Обращая на себя внимание стоявших на улице, воз невольно приводил на память причину посещения старого торгаша; о Филиппе начали уже забывать – и вот снова подымутся толки о нем. Этого весьма основательно опасался Лапша.
– Ничего, можно, пожалуй, и на двор свезти, – сказал старик, – я уж заодно бы у вас и ночевать остался. Куда теперь поедешь?.. Все одно, надо же где-нибудь… ты человек знакомый… сенцо у меня свое есть; а коли потребуется насчет, то есть, себя, я не то, чтобы… я заплачу как следует…

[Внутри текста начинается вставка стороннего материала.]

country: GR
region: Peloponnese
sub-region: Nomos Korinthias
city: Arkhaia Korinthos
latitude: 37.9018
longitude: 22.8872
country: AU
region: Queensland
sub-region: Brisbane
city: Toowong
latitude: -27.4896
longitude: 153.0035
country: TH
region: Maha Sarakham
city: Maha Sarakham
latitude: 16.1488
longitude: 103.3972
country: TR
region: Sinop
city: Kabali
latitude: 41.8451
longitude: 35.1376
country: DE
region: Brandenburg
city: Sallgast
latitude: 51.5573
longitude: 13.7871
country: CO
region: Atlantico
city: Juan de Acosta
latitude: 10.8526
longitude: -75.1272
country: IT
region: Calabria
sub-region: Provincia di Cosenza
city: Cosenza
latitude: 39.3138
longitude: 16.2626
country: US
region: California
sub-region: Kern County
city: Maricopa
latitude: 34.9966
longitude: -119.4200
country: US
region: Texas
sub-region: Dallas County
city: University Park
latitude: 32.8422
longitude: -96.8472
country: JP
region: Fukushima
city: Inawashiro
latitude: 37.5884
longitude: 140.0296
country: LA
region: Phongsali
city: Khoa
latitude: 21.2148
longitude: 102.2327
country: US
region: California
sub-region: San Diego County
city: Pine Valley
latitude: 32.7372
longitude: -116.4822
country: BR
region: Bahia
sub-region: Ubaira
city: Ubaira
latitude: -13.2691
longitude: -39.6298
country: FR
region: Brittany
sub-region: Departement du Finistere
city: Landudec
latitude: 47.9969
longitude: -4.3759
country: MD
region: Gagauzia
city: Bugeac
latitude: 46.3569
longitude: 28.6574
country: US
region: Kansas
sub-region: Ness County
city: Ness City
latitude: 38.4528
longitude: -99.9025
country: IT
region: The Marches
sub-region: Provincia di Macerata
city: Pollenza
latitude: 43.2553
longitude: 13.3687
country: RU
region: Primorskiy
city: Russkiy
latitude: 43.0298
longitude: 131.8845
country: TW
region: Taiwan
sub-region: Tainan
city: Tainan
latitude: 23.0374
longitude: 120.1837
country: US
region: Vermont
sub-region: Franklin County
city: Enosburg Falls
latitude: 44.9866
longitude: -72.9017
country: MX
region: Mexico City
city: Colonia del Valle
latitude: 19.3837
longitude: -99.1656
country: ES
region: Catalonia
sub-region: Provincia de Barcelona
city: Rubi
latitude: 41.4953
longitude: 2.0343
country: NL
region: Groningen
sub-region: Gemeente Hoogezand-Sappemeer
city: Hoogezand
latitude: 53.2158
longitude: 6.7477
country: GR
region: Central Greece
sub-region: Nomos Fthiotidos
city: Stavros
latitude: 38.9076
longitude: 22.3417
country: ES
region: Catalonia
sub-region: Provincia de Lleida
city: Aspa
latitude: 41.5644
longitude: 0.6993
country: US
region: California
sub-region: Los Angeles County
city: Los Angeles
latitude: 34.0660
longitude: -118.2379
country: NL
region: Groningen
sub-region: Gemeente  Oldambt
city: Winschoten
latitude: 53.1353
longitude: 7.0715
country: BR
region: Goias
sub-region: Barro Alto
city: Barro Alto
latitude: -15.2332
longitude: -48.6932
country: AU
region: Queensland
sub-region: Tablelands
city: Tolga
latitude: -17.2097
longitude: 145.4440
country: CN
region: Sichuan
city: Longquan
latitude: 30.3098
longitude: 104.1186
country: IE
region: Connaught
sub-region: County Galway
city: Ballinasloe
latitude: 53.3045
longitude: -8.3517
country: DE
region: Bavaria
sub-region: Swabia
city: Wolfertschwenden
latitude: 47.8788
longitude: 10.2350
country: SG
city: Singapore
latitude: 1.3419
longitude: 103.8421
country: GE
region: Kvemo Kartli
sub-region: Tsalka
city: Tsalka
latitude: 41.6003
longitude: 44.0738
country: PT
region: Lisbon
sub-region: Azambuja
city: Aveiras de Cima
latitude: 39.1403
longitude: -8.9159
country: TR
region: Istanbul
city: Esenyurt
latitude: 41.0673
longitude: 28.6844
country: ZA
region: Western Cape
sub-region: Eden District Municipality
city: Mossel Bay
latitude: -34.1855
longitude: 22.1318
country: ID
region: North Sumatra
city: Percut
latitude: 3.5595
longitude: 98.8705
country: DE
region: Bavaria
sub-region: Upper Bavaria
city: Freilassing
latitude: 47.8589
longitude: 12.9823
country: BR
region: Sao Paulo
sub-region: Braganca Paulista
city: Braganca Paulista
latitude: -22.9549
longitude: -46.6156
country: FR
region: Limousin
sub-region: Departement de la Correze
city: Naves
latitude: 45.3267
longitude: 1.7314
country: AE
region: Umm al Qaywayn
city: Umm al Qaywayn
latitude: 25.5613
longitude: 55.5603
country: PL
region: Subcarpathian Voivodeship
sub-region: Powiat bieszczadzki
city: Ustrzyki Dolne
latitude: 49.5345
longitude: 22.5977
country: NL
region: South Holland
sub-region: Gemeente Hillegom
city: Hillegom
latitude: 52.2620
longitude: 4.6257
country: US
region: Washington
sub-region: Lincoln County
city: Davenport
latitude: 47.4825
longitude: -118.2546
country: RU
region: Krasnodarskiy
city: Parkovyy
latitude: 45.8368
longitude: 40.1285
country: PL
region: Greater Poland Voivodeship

С этими словами вошла Катерина. Проводив Дуню, она, видно, зашла взглянуть на дочь, потому что ребенок снова находился на руках ее. Старик тотчас же передал ей свое намерение и, приняв минутное молчание хозяйки за согласие, суетливо вышел на улицу, которая из конца в конец оглашалась веселыми кликами игравших детей и песнею хороводниц.
Спустя некоторое время на дворе заскрипел воз и послышался голос старика. Когда немного погодя Тимофей и жена его явились на двор, лошадка дяди Василья была уже выпряжена, а сам он суетливо развязывал кожу, прикрывавшую товары; он не переставал болтать с Машей, которая стояла подле. Солнце уже село, но над самым двором висело круглое румяное облако, которое делало предметы яснее и давало всему двору больше света, чем в иной полдень. С первых же слов старика Катерина и ее муж узнали, что он непременно настаивал на том, чтоб девушка взяла от него платочек на память.
– Что ты, батюшка, что ты! господь с тобою! – торопливо сказала мать, – она к этому непривычна, не надоть нам ничего…. мы не из того тебя пустили.